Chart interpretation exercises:
· · · · ·
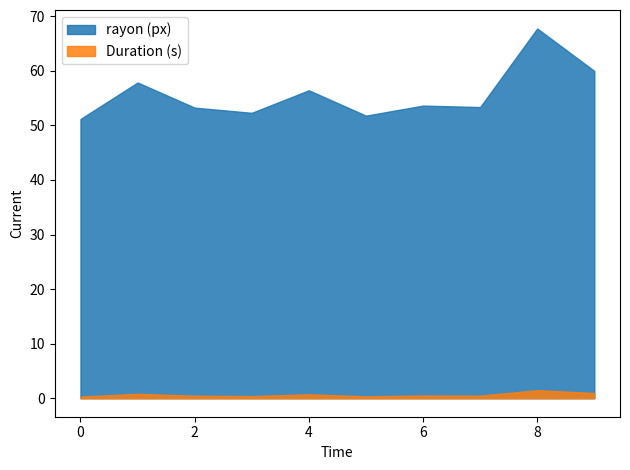

What is the difference between the rayon (px) values at 5 and 1?

6.1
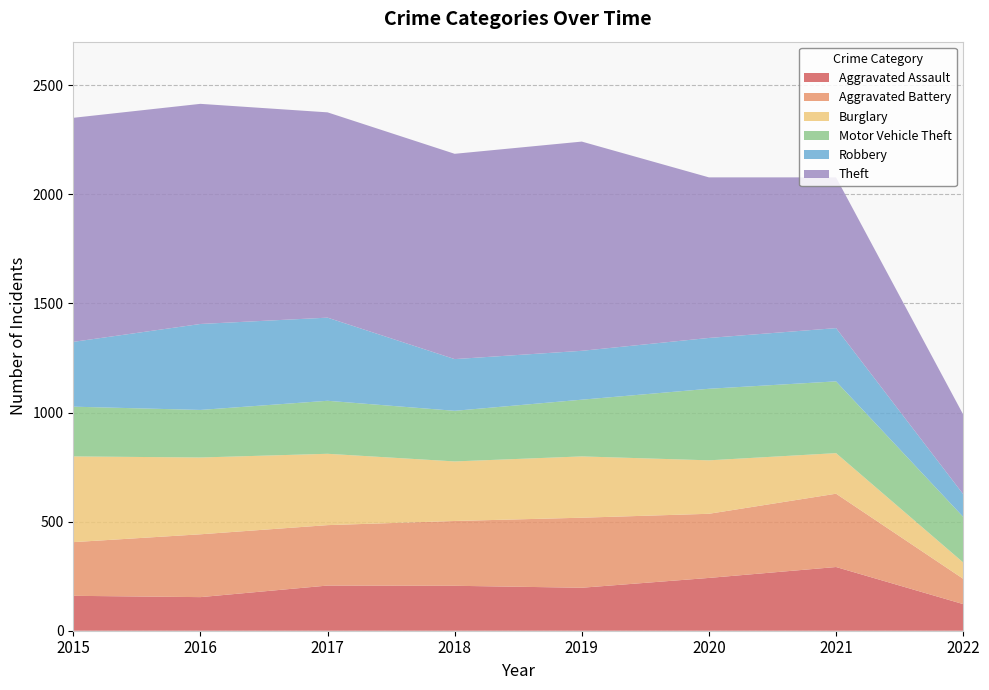

Reading left to right, transcribe all the data shown in this chart.

Aggravated Assault: 2015=160	2016=154	2017=207	2018=206	2019=197	2020=242	2021=292	2022=122
Aggravated Battery: 2015=246	2016=288	2017=277	2018=297	2019=321	2020=294	2021=336	2022=116
Burglary: 2015=393	2016=352	2017=327	2018=273	2019=281	2020=245	2021=186	2022=75
Motor Vehicle Theft: 2015=228	2016=218	2017=243	2018=232	2019=260	2020=328	2021=329	2022=209
Robbery: 2015=297	2016=394	2017=381	2018=237	2019=224	2020=233	2021=244	2022=104
Theft: 2015=1027	2016=1009	2017=941	2018=941	2019=959	2020=736	2021=691	2022=365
· · · · ·
Task to carry out:
Reproduce the records above word for word, omitting the pictures.

Result of this task:
What is the difference between the rayon (px) values at 5 and 1?

6.1

Reading left to right, transcribe all the data shown in this chart.

Aggravated Assault: 2015=160	2016=154	2017=207	2018=206	2019=197	2020=242	2021=292	2022=122
Aggravated Battery: 2015=246	2016=288	2017=277	2018=297	2019=321	2020=294	2021=336	2022=116
Burglary: 2015=393	2016=352	2017=327	2018=273	2019=281	2020=245	2021=186	2022=75
Motor Vehicle Theft: 2015=228	2016=218	2017=243	2018=232	2019=260	2020=328	2021=329	2022=209
Robbery: 2015=297	2016=394	2017=381	2018=237	2019=224	2020=233	2021=244	2022=104
Theft: 2015=1027	2016=1009	2017=941	2018=941	2019=959	2020=736	2021=691	2022=365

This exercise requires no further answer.